Haiti, negara kecil di Karibia, mengalami salah satu periode paling dramatis dalam sejarah politiknya pada tahun 1991 dengan terjadinya kudeta terhadap Presiden Jean-Bertrand Aristide. Aristide, seorang mantan kalangan religius yang muncul sebagai simbol harapan bagi banyak rakyat Haiti, terpilih secara demokratis pada tahun 1990. Namun, hanya dalam waktu satu tahun setelah menjabat, kekuatannya diakhiri oleh kelompok militer yang menggulingkan pemerintahannya, menandai dimulainya spiral kekacauan politik yang berkepanjangan di negara tersebut.

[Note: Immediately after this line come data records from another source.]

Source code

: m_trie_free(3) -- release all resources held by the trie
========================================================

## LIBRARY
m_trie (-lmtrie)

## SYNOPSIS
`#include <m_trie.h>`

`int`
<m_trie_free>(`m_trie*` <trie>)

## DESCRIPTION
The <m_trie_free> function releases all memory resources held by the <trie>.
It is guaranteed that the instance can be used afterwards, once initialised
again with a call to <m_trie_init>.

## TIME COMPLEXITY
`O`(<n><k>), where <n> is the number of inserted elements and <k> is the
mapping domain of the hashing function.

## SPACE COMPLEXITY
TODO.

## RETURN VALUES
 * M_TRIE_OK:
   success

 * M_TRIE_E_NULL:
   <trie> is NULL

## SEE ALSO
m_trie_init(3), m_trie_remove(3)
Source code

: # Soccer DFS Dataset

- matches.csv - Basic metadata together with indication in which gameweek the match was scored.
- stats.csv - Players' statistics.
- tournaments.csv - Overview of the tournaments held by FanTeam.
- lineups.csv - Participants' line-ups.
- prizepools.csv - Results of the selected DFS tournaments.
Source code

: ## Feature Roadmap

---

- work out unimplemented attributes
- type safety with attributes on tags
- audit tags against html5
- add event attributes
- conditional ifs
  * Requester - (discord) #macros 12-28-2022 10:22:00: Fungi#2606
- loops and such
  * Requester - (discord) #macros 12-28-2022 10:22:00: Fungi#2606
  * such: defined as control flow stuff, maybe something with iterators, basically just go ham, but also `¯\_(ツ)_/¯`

Setelah terpilihnya Aristide, banyak yang optimis bahwa Haiti akan memasuki era baru yang lebih stabil dan demokratis. Aristide menjanjikan reformasi sosial dan ekonomi untuk mengatasi kemiskinan yang merajalela dan ketidakadilan yang telah lama mengakar. Namun, harapan tersebut segera hancur ketika tentara Haiti, yang dipimpin oleh Duvalier dan kelompok-kelompok militan, mulai melakukan tindakan intimidasi terhadap pendukung Aristide. Dalam konteks seperti ini, ketegangan politik meningkat dengan drastis.
Pada September 1991, kudeta terjadi ketika Jenderal Raoul Cédras, bersama dengan pasukan militer Haiti, mengambil alih kekuasaan dan memaksa Aristide untuk meninggalkan Haiti. Kudeta ini menghadirkan kembali bayang-bayang pemerintahan otoriter yang sebelumnya berlangsung di bawah kepemimpinan dictator François "Papa Doc" Duvalier dan putranya Jean-Claude "Baby Doc" Duvalier. Penangkapan dan penahanan para pendukung Aristide menjadi hal yang biasa, dan banyak anggota partai politiknya, Lavalas, mengalami penganiayaan.